"We'd need a trash police!"
Rainer Sodaikat of the Neukölln Parks Department on the damage left behind after huge weekend parties in Hasenheide.
Berlin-Since the closure of Berlin's clubs in 2020, thousands of young people have been partying in Hasenheide in Neukölln in summer - resulting in noise and mountains of garbage. We talked to Rainer Sodaikat from the Neukölln Parks Department about the huge challenge of cleaning up his district's green spaces.
So-called corona parties are making headlines again this year. How many people show up?
It's the same game every year. Whenever summer rolls around and the nights are warm, throngs of young people come to Hasenheide on the weekends and party. That was also the case before corona, but back then there would be 200 to 300 people. Now there are thousands.
Any precise figures?
There are estimates from the police. A fortnight ago there were 3000 people, last weekend 4000.
Can legal action be taken?
That's quite difficult. Of course everyone has the right to be in a park, even at night. Everyone can have a picnic there. People are allowed to meet up. But on this scale it becomes a massive problem. There a lot of noise and vast amounts of garbage.
What damage is caused to the park?
Quite simple: 4000 people simply trample everything. When so many people dance on a lawn for hours, the lawn is gone. Simply gone. No turf can survive that. Then there are the destroyed shrubs, undergrowth such as ivy. All of this is often completely gone.
What about urine?
It's not good. It's the normal human waste you get when thousands of people tip back loads of beer and other alcohol for hours. Urine, excrement, condoms everywhere. The stench is usually so intense that it only helps if we water for two days.
And there's really no legal recourse?
Prohibition is problematic. Everyone is allowed to stay in the park. Only camping is banned. In Berlin, you can only camp at campgrounds. Action can only be taken because of the noise and because of the destruction of the environment.
What do the police do?
They wait until residents complain about the disturbance at night. It takes a while for the first patrol to arrive and then call for reinforcements because there are so many people. Last weekend, the police first arrived at 12.30am. Then the Ordnungsamt was called in to help. It took until 5am to clear everyone out of the park.

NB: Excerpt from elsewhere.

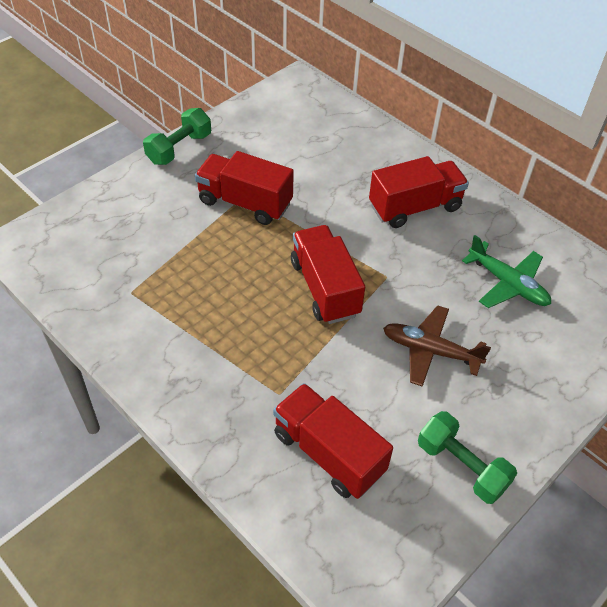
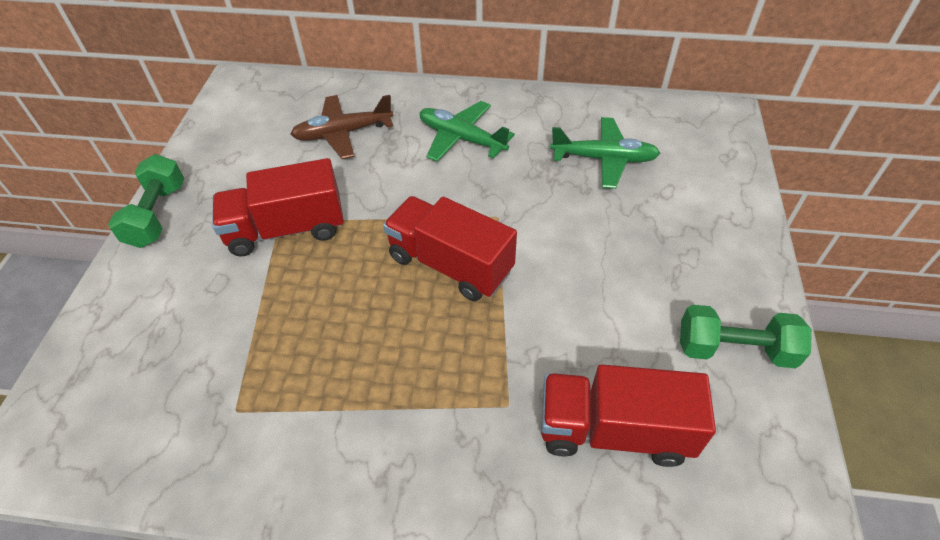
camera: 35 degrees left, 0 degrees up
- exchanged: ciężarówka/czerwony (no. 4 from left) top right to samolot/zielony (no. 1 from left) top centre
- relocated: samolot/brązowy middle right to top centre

What does the Ordnungsamt do?
It confiscates loudspeakers, DJ consoles or even power generators. That would be the first thing they could do. The generators should be sealed so that no oil drips out, but they are not - which is an infringement of environmental law.
How long does it take to clean up afterwards?
I have 12 people for the whole of northern Neukölln. I have to send at least half of them to Hasenheide. They remain busy for at least two days until the damaged bushes are halfway trimmed and the garbage is gone.
What about the volunteers?
Every Monday, volunteers pick up trash. They mainly take care of the small items, bottle caps, cigarette butts, broken glass. Bottles are not such a problem, at least deposit bottles, which collectors take with them.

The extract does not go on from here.